Nonsense: The author and UNC B-school people have been sitting too long in
their small, dark offices with the door and blinds closed engaging in
intellectual self-abuse imagining how things are. Instead, what is much closer
to being true is:

For "protectable and scalable technology" ('secret sauce') for "competitive
advantage", "VCs won’t usually be interested".

As a parody, for investors, secret sauce and a dime won't cover a ten cent cup
of coffee. Some "protectable and scalable technology" and some customer
'traction' are not nearly as good as just some customer 'traction'!

Or, without knowing it, the investors believe in Markov processes: For
predicting the future of the business, customer traction is as good as
customer traction and secret sauce. More technically, the future of the
business and secret sauce are conditionally independent given customer
traction.

In particular, the investors will not do any competent or reliable expert
technical review of any claims of any "protectable and scalable technology".

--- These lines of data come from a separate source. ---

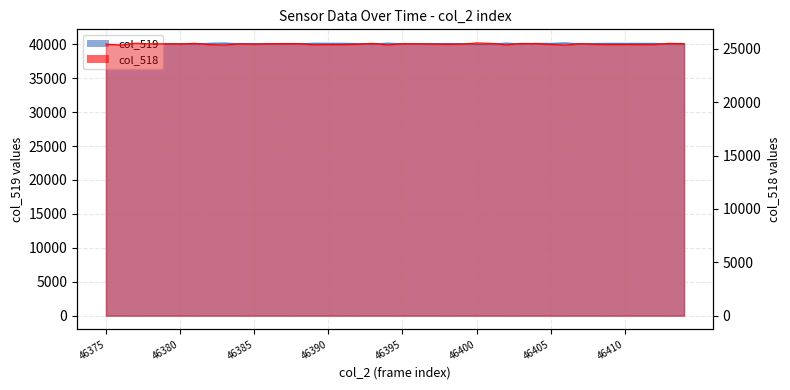

List the series in order of their overall mean, lowest first.

col_518, col_519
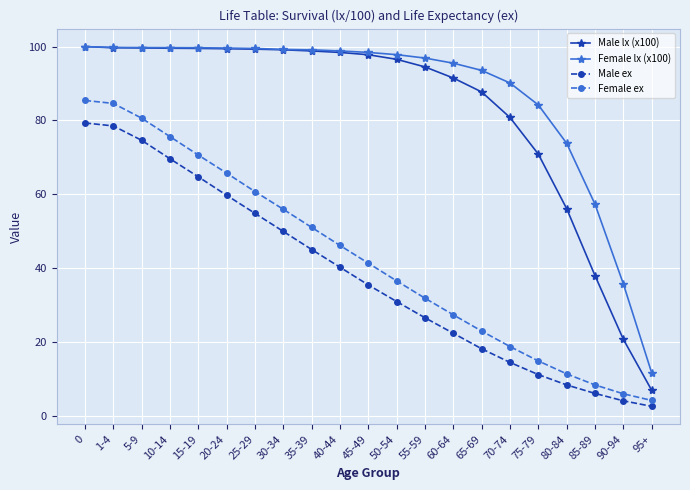

Which series has the largest total across all categories?

Female lx (x100)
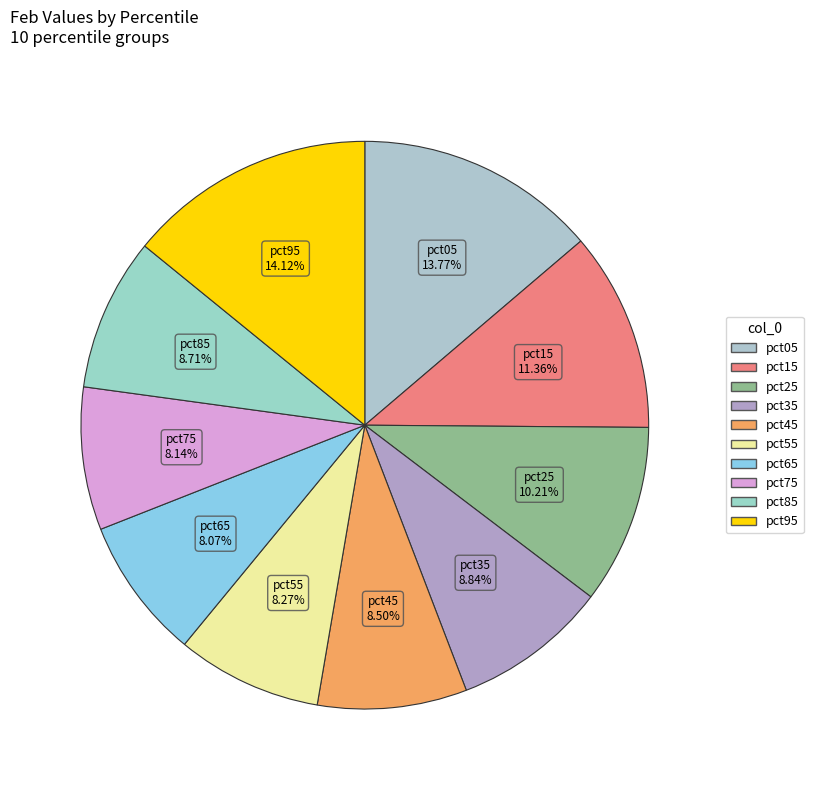

To the nearest percent, what percentage of the pie is pct15?

11%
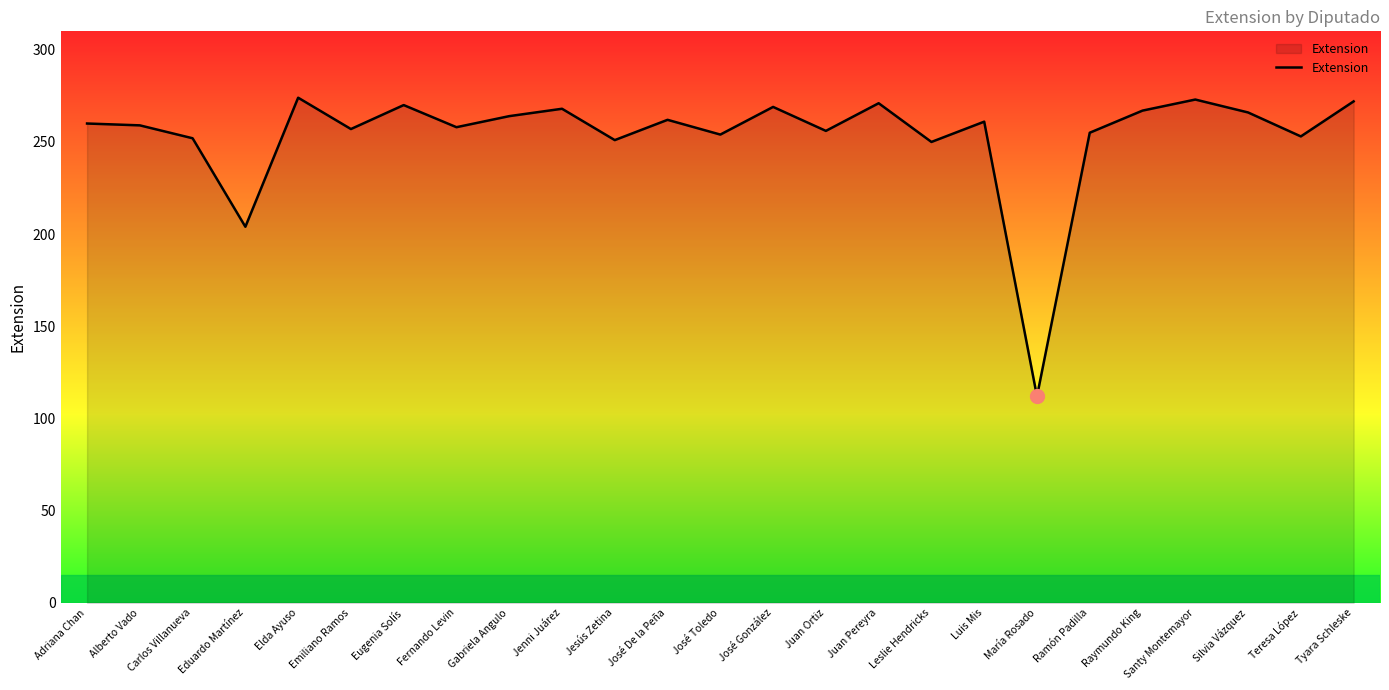

Which has a higher value, María Rosado or Emiliano Ramos?

Emiliano Ramos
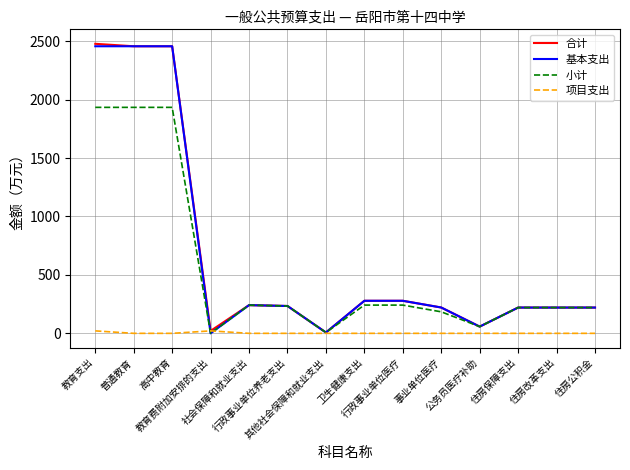

Rank the categories by 基本支出 value from highest to lowest.

教育支出, 普通教育, 高中教育, 卫生健康支出, 行政事业单位医疗, 社会保障和就业支出, 行政事业单位养老支出, 事业单位医疗, 住房保障支出, 住房改革支出, 住房公积金, 公务员医疗补助, 其他社会保障和就业支出, 教育费附加安排的支出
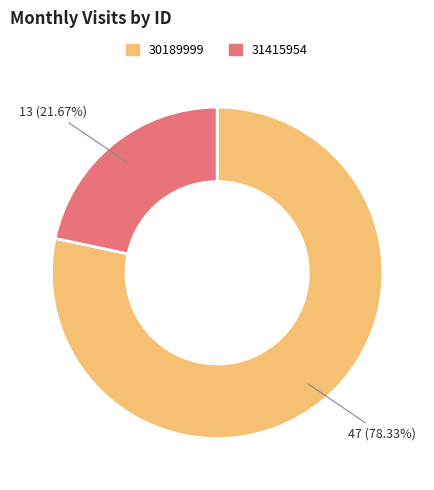

How many slices are in this pie chart?

2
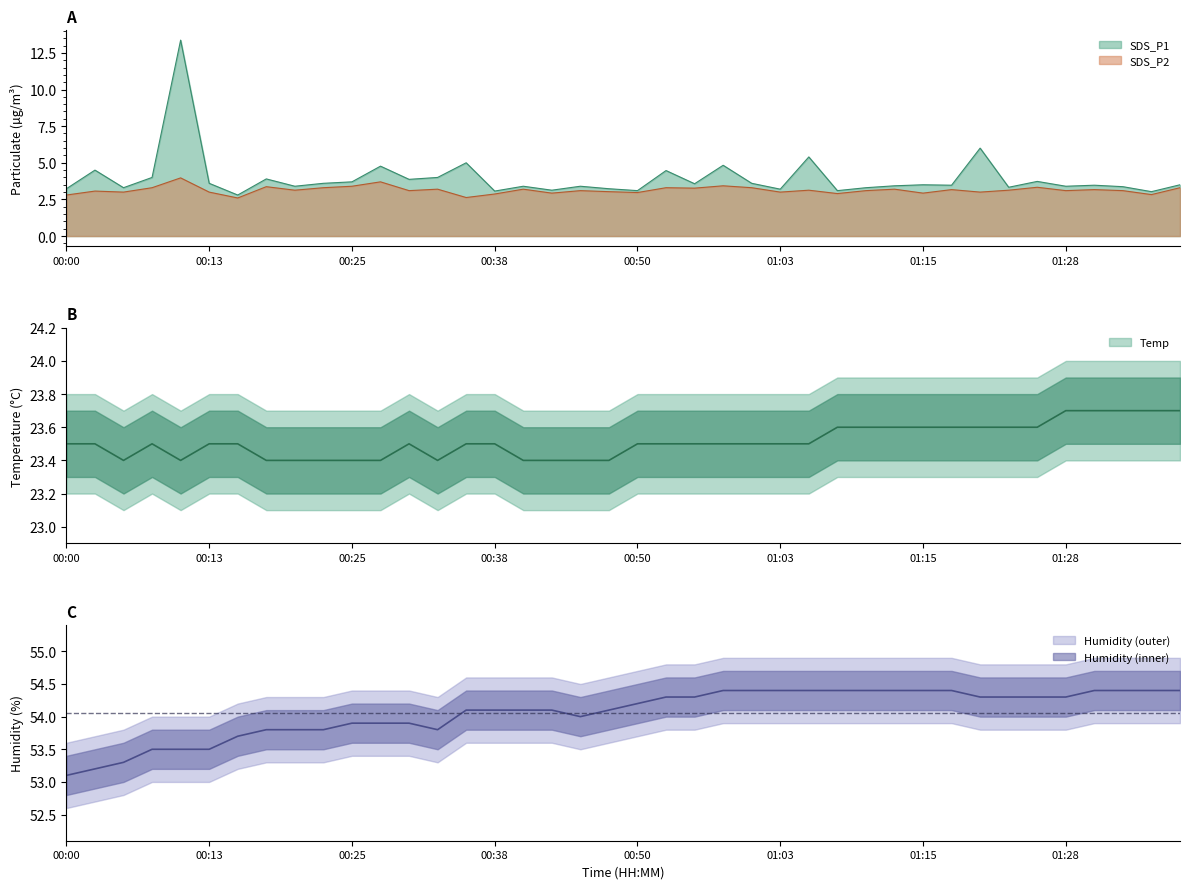

Is the value of SDS_P1 at 01:13 greater than the value of Temp at 01:03?

No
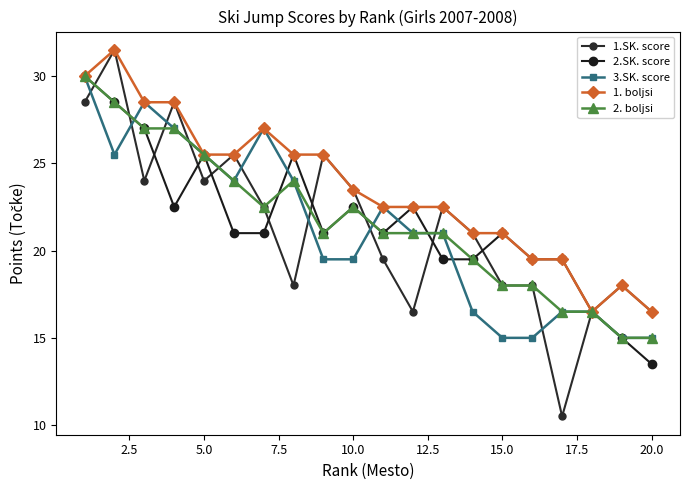

What is the value of the 2.SK. score point at the 14th from the left?

19.5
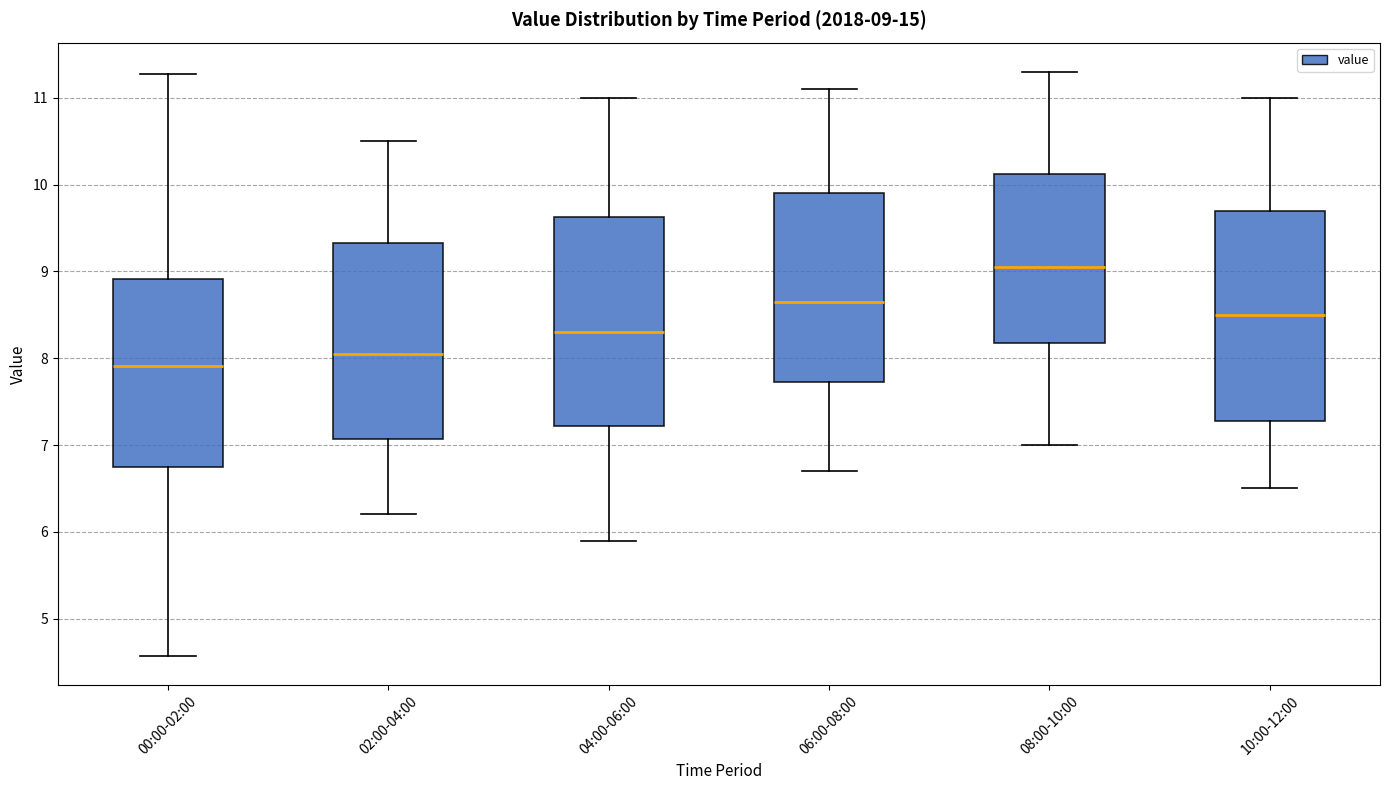

Which box's median line is the lowest?

00:00-02:00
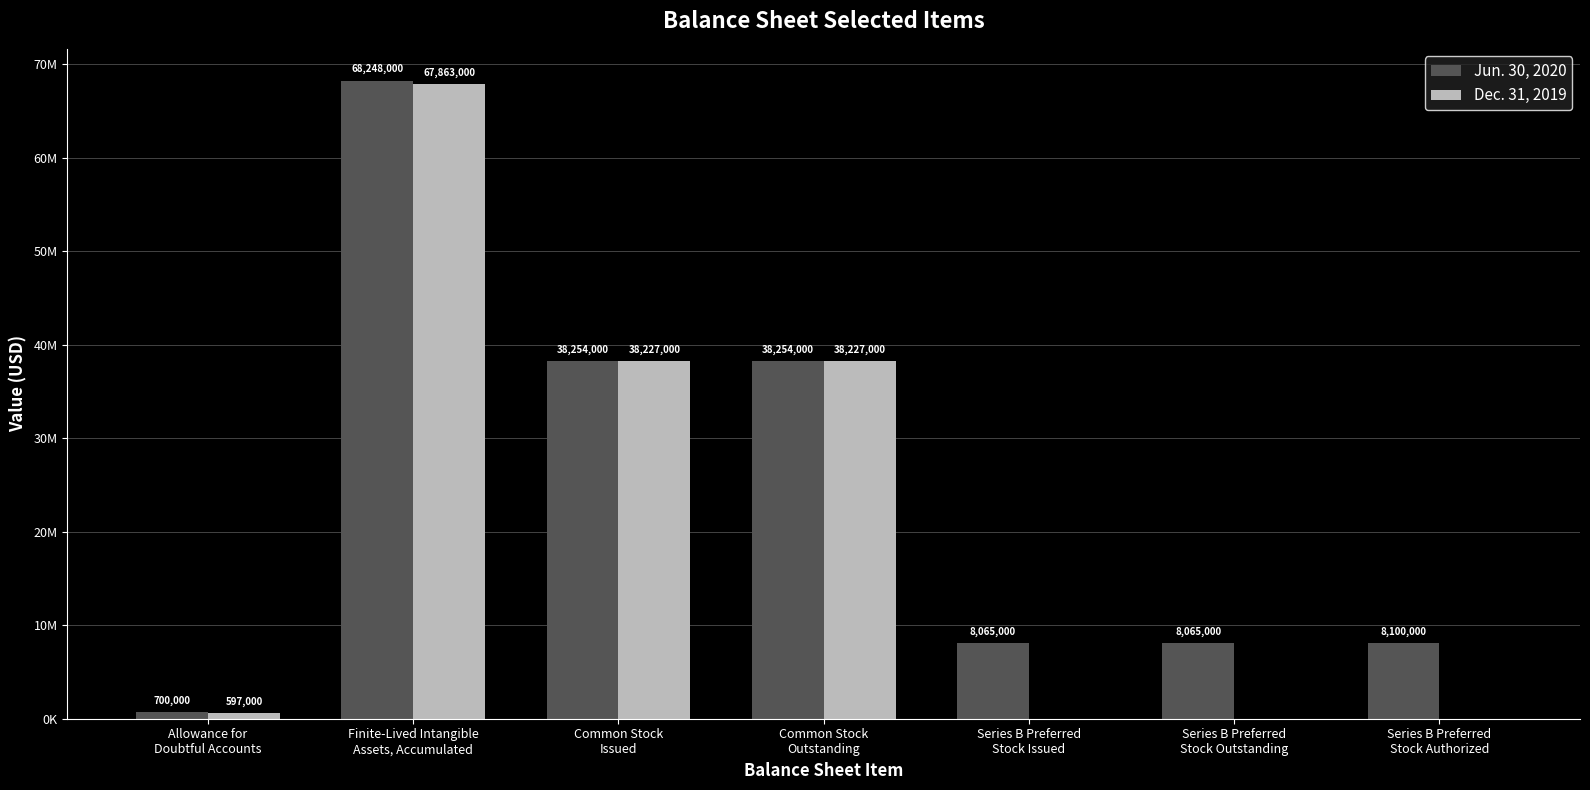

Are the bars horizontal?

No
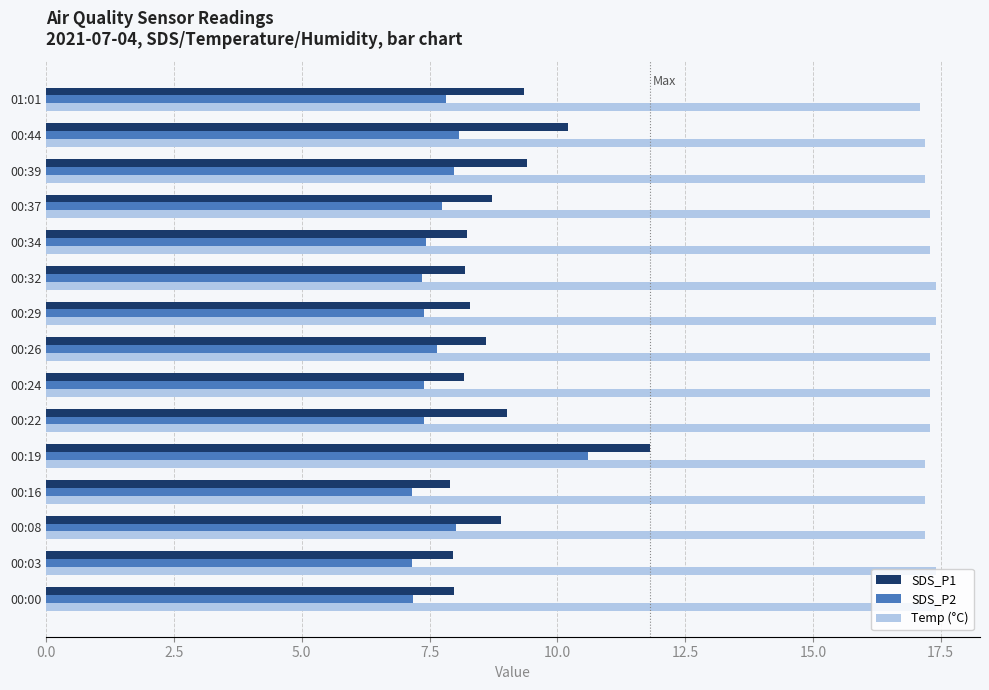

Is it true that SDS_P1 equals 8.7 at 00:37?

True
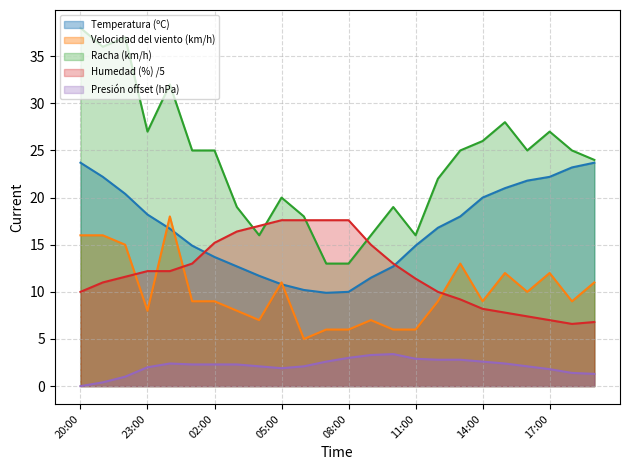

What is the difference between the maximum and minimum values in the Humedad (%) series?

11.0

Why? (A) Actually investors do not know how to do or even direct such a review
(they aren't editors in chief of peer-reviewed journals). (B) They make
decisions quickly without the time of such reviews. (C) They see so few deals
with important secret sauce that they choose to neglect any such secret sauce.
(D) The big wins they see had little or no valuable secret sauce. (E) Secret
sauce technology has a bad reputation as generalized, useless academic
nonsense solutions looking for problems. (F) Claims about secret sauce
investors can't evaluate can make investors feel inadequate, and investors
like to feel that they are 'on top of and better than' the entrepreneurs and
not anything like 'inadequate'.

Here in principle the investors are badly wrong; secret sauce can be
fantastically valuable. In practice the investors are somewhat wrong. Still,
the most successful investors are not very technical people (that's being
generous) and are making money anyway.

If there is some powerful, valuable, difficult to duplicate or equal secret
sauce, then there is a chance that the secret sauce will be the difference
between just some good, early traction and a really solid, valuable business;
in this case, good for the entrepreneur; but with the claims of secret sauce
the investors will try not to be offended and try to look just at 'traction'
anyway.

The article also describes "funding stages":

o "$1M early stage round to get to prototype or perhaps get first customers;

o "a year later, another round of $3-5M to test the business model and whether
it can scale, milestones of $1M in sales or some of customers;

o "then maybe 18 months later, $5-10M to go BIG and try to position yourself
for an 'exit' (sale of company or IPO)."

I don't think so!

So, my guess about the funding stages is:

(0) Pre-Seed Stage.

If there is no prototype Web site an investor can connect to and "play with",
then the project is regarded as "just an idea" and "Ideas are easy and
plentiful", that is, worthless. No chance of a check.

(1) Seed Stage.

The prototype Web site works, and investors can connect to it and evaluate the
user interface and user experience. If everything looks good or promising,
then maybe write a seed check for $25,000 to $1 million.

(2) Series A.

If there are users and the number of users per month is increasing quickly,
and even better if there is some revenue, then write a Series A check for $1
million to $5 million.

(3) Series B.

If the 'traction' is growing like a weed on MiracleGro, and/or so are revenue
and earnings, and if the M&A or IPO situation looks promising, then write a
Series B check, maybe for $10 million to $20 million, or more in extreme cases
or if the founders want to 'take some cash off the table'.

From all I can see, these are the criteria. They are simple enough that could
teach a dog to do it in a weekend. My guess is that the criteria are what are
wanted by the major limited partners. Since the major limited partners have no
real control over some of the angel investors, the angels are free to have
their own criteria.

Let's see: The article was from Duke, right? As I recall, there was a coed
there with hots for the Lacrosse team? Are we getting a consistent pattern
about the seriousness of Duke?

------
expertio
that's how university works. based on books instead of reality.